Il rischio principale è quello di dover sopprimere una grande quantità di suini proprio a causa della mancanza di una procedura più adeguata e misure atte a gestire la crisi. Ciò che interessa maggiormente, e che sta iniziando a preoccupare gli imprenditori, è però l’export made in Italy.

A preoccupare gli allevatori, invece, sono anche le conseguenze dell’abbattimento in massa dei maiali. Si consideri che i capi di bestiame abbattuti in totale sono centodiciassettemila dal 2022. Questo comporta un inevitabile calo dei reflui zootecnici che preoccupa in particolar modo le realtà aziendali che puntano alla decarbonizzazione attraverso la produzione di biogas che viene trasformato in biometano. 

Di conseguenza, le attività produttive che utilizzano i rifiuti come carburante subiranno danni considerevoli. Oltre all’impossibilità di macellare i suini abbattuti, non si potranno quindi servire dei rifiuti per produrre energia elettrica tramite la combustione del biogas generato dai processi di fermentazione anaerobica di biomasse. 

Il virus, com’è noto, può essere letale per suini e cinghiali selvatici, e al momento non esistono cure certe. Sconfiggere la malattia è per questo molto difficile, visto che la Psa è così resistente da mantenere la propria infettività in ambiente esterno per circa dieci giorni e nelle carni per diversi mesi. 

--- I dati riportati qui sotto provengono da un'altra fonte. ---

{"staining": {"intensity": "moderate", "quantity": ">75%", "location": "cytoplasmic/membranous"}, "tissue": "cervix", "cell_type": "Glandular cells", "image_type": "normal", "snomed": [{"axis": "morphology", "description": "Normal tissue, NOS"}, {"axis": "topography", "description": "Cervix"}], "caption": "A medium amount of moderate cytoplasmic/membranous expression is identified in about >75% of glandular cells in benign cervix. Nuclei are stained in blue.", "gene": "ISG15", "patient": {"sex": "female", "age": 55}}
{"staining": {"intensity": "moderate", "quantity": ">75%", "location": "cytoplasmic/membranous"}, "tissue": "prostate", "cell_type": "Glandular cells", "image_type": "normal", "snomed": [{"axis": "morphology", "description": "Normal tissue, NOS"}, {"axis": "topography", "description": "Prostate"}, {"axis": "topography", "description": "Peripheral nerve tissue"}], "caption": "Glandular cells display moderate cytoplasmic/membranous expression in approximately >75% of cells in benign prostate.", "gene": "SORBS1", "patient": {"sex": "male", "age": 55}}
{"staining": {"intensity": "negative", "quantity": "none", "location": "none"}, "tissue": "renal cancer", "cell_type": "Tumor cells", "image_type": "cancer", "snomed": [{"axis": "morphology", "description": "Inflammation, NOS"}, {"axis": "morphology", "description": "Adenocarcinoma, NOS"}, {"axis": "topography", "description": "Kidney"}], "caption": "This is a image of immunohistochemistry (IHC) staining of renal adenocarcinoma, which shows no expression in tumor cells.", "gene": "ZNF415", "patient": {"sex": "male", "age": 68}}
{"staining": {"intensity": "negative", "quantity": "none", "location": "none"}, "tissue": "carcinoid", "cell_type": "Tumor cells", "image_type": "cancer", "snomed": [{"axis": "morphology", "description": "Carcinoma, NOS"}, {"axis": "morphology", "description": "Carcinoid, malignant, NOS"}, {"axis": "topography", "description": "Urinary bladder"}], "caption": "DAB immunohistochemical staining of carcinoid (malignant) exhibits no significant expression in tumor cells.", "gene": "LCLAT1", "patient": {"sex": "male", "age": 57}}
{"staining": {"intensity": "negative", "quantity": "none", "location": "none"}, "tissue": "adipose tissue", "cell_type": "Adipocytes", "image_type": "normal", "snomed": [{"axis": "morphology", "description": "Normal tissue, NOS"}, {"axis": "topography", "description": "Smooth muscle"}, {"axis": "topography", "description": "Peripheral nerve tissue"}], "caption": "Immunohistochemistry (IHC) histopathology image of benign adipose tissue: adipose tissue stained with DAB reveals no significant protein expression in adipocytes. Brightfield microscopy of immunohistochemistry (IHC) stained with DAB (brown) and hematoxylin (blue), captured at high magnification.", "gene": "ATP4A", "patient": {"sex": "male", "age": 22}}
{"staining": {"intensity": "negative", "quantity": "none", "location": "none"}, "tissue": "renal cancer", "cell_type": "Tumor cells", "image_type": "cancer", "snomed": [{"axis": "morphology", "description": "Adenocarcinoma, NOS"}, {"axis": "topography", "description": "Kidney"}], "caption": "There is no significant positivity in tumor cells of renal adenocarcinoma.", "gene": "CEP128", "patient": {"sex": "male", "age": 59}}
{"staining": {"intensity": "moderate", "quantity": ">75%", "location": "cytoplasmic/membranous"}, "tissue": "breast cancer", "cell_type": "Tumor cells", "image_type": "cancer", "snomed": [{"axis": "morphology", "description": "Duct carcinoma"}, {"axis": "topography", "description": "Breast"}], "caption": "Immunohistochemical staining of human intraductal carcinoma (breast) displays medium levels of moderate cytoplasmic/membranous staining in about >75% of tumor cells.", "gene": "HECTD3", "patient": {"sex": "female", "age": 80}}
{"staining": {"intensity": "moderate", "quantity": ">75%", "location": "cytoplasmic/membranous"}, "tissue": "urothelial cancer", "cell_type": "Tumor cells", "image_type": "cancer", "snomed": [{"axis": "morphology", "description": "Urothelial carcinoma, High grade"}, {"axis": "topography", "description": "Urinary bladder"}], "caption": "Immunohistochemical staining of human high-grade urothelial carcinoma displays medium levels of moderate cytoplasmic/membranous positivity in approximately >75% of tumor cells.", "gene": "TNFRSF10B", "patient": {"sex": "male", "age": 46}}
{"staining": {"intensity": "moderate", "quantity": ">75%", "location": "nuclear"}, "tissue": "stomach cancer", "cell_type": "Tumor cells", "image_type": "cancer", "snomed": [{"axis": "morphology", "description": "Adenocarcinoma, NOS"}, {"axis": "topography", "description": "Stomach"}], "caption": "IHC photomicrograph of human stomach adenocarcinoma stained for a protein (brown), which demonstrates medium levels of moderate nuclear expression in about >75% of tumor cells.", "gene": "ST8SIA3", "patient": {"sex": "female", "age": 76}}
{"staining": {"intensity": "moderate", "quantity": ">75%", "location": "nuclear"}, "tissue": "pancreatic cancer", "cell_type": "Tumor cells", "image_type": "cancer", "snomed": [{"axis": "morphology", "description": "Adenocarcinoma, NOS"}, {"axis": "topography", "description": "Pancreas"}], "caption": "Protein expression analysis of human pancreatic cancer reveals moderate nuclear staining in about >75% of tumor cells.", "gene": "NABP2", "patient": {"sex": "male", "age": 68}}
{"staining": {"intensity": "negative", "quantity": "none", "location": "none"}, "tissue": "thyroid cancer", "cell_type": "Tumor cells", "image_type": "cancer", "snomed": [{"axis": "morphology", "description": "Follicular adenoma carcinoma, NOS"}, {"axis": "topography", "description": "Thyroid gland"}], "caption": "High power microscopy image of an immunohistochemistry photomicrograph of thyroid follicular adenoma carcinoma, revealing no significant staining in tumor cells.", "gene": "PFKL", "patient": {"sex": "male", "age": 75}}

Per contenere il contagio servono interventi specifici, da attuare con grande tempestività. I primi casi di Psa erano stati riscontrati nei cinghiali selvatici. E prima di attuare misure contenitive, il governo ha deciso di impiegare centosettantasette militari destinati alla caccia al cinghiale. Questo, però, non solo non ha risolto la situazione, ma ha anche aggravato il problema. I cinghiali non sono animali migratori, ma – spinti dallo spirito di sopravvivenza a causa dell’intensificazione della caccia – si sono spinti altrove aumentando le possibilità di contagio.

«Il governo ha scelto di contenere il virus puntando essenzialmente sulla caccia al cinghiale, con l’obiettivo di dimezzare la densità di popolazione, sebbene in altri Paesi europei questa strategia si fosse già rivelata fallimentare», dice Simona Savini della campagna Agricoltura di Greenpeace. 

Questa situazione era evitabile. La peste suina africana è una malattia nota e studiata. Il problema andava affrontato diversamente e tempestivamente a partire da gennaio 2022, circoscrivendo e recintando le aree di contagio. In particolar modo andavano coinvolti sin da subito gli allevatori per adottare le misure di sicurezza. Misure che, una volta emanate, si dubita siano state applicate in modo rigoroso considerando le condizioni documentate degli allevamenti.

Un recente report della Commissione europea ha poi confermato che la strategia complessiva di controllo è stata molto carente: Bruxelles chiede a Roma una gestione dell’epidemia basata sul contenimento geografico e sul monitoraggio, piuttosto che sulla caccia. 

A settembre 2023 si parlava di testare il vaccino su trecento cinghiali in una foresta ungherese, ma i risultati non sono ancora stati pubblicati. Al momento sappiamo solo che il picco della fase critica è ancora lontano e che il virus è appena arrivato negli allevamenti dei suini. Gli ultimi focolai dimostrano che il virus sta circolando rapidamente anche in aree non contigue. Per contrastare del tutto l’epidemia, secondo il ministero della Salute, servono quattro o cinque anni.